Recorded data
::::::::::
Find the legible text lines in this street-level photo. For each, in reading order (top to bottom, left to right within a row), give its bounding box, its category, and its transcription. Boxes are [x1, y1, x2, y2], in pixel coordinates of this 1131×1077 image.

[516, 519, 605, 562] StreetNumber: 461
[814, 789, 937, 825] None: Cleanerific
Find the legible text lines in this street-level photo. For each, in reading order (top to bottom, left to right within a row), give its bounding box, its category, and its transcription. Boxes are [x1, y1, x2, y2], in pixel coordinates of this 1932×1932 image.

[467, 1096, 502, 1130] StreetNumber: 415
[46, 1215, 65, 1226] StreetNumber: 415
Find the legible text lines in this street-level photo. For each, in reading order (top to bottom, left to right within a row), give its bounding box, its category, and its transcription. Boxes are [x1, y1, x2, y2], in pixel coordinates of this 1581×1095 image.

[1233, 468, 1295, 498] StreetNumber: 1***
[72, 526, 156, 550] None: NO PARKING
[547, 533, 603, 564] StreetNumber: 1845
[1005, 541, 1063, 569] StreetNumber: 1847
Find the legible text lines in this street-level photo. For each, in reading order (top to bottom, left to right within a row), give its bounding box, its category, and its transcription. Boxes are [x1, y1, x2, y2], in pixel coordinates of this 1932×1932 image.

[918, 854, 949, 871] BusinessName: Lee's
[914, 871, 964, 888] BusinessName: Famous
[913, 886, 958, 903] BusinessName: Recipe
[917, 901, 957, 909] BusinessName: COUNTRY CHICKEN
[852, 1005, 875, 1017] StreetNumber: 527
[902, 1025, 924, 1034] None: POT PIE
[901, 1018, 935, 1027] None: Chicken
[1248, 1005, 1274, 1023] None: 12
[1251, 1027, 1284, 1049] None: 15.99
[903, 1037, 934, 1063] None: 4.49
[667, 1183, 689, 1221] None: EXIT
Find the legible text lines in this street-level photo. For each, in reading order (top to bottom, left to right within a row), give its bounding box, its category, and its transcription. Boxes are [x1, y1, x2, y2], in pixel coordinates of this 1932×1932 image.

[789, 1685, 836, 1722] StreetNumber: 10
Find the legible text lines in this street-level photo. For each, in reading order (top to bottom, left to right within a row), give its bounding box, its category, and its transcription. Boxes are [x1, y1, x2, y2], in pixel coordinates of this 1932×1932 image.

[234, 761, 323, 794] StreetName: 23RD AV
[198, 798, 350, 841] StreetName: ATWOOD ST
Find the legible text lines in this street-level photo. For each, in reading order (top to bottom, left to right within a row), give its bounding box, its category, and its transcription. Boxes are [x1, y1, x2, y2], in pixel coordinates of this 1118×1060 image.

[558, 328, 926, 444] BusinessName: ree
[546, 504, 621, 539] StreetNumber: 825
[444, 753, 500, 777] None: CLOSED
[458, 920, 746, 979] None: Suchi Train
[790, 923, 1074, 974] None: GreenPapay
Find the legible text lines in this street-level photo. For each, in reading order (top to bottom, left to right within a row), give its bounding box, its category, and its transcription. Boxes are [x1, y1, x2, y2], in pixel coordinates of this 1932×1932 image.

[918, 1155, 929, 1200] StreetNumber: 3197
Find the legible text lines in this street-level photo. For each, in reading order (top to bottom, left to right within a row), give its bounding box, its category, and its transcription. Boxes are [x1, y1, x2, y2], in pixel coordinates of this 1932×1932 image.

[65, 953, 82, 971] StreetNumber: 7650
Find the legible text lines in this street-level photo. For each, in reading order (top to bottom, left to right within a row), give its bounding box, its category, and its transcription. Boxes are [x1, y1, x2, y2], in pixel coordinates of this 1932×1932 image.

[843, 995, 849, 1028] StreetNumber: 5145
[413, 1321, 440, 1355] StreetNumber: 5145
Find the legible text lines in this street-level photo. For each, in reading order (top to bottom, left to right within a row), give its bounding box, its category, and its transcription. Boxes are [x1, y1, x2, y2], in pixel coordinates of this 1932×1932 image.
::::::::::
### [Given problem]
Copy every line of the entries above word for word, with no changes.

### [Full response]
Find the legible text lines in this street-level photo. For each, in reading order (top to bottom, left to right within a row), give its bounding box, its category, and its transcription. Boxes are [x1, y1, x2, y2], in pixel coordinates of this 1131×1077 image.

[516, 519, 605, 562] StreetNumber: 461
[814, 789, 937, 825] None: Cleanerific
Find the legible text lines in this street-level photo. For each, in reading order (top to bottom, left to right within a row), give its bounding box, its category, and its transcription. Boxes are [x1, y1, x2, y2], in pixel coordinates of this 1932×1932 image.

[467, 1096, 502, 1130] StreetNumber: 415
[46, 1215, 65, 1226] StreetNumber: 415
Find the legible text lines in this street-level photo. For each, in reading order (top to bottom, left to right within a row), give its bounding box, its category, and its transcription. Boxes are [x1, y1, x2, y2], in pixel coordinates of this 1581×1095 image.

[1233, 468, 1295, 498] StreetNumber: 1***
[72, 526, 156, 550] None: NO PARKING
[547, 533, 603, 564] StreetNumber: 1845
[1005, 541, 1063, 569] StreetNumber: 1847
Find the legible text lines in this street-level photo. For each, in reading order (top to bottom, left to right within a row), give its bounding box, its category, and its transcription. Boxes are [x1, y1, x2, y2], in pixel coordinates of this 1932×1932 image.

[918, 854, 949, 871] BusinessName: Lee's
[914, 871, 964, 888] BusinessName: Famous
[913, 886, 958, 903] BusinessName: Recipe
[917, 901, 957, 909] BusinessName: COUNTRY CHICKEN
[852, 1005, 875, 1017] StreetNumber: 527
[902, 1025, 924, 1034] None: POT PIE
[901, 1018, 935, 1027] None: Chicken
[1248, 1005, 1274, 1023] None: 12
[1251, 1027, 1284, 1049] None: 15.99
[903, 1037, 934, 1063] None: 4.49
[667, 1183, 689, 1221] None: EXIT
Find the legible text lines in this street-level photo. For each, in reading order (top to bottom, left to right within a row), give its bounding box, its category, and its transcription. Boxes are [x1, y1, x2, y2], in pixel coordinates of this 1932×1932 image.

[789, 1685, 836, 1722] StreetNumber: 10
Find the legible text lines in this street-level photo. For each, in reading order (top to bottom, left to right within a row), give its bounding box, its category, and its transcription. Boxes are [x1, y1, x2, y2], in pixel coordinates of this 1932×1932 image.

[234, 761, 323, 794] StreetName: 23RD AV
[198, 798, 350, 841] StreetName: ATWOOD ST
Find the legible text lines in this street-level photo. For each, in reading order (top to bottom, left to right within a row), give its bounding box, its category, and its transcription. Boxes are [x1, y1, x2, y2], in pixel coordinates of this 1118×1060 image.

[558, 328, 926, 444] BusinessName: ree
[546, 504, 621, 539] StreetNumber: 825
[444, 753, 500, 777] None: CLOSED
[458, 920, 746, 979] None: Suchi Train
[790, 923, 1074, 974] None: GreenPapay
Find the legible text lines in this street-level photo. For each, in reading order (top to bottom, left to right within a row), give its bounding box, its category, and its transcription. Boxes are [x1, y1, x2, y2], in pixel coordinates of this 1932×1932 image.

[918, 1155, 929, 1200] StreetNumber: 3197
Find the legible text lines in this street-level photo. For each, in reading order (top to bottom, left to right within a row), give its bounding box, its category, and its transcription. Boxes are [x1, y1, x2, y2], in pixel coordinates of this 1932×1932 image.

[65, 953, 82, 971] StreetNumber: 7650
Find the legible text lines in this street-level photo. For each, in reading order (top to bottom, left to right within a row), give its bounding box, its category, and its transcription. Boxes are [x1, y1, x2, y2], in pixel coordinates of this 1932×1932 image.

[843, 995, 849, 1028] StreetNumber: 5145
[413, 1321, 440, 1355] StreetNumber: 5145
Find the legible text lines in this street-level photo. For each, in reading order (top to bottom, left to right within a row), give its bounding box, its category, and its transcription. Boxes are [x1, y1, x2, y2], in pixel coordinates of this 1932×1932 image.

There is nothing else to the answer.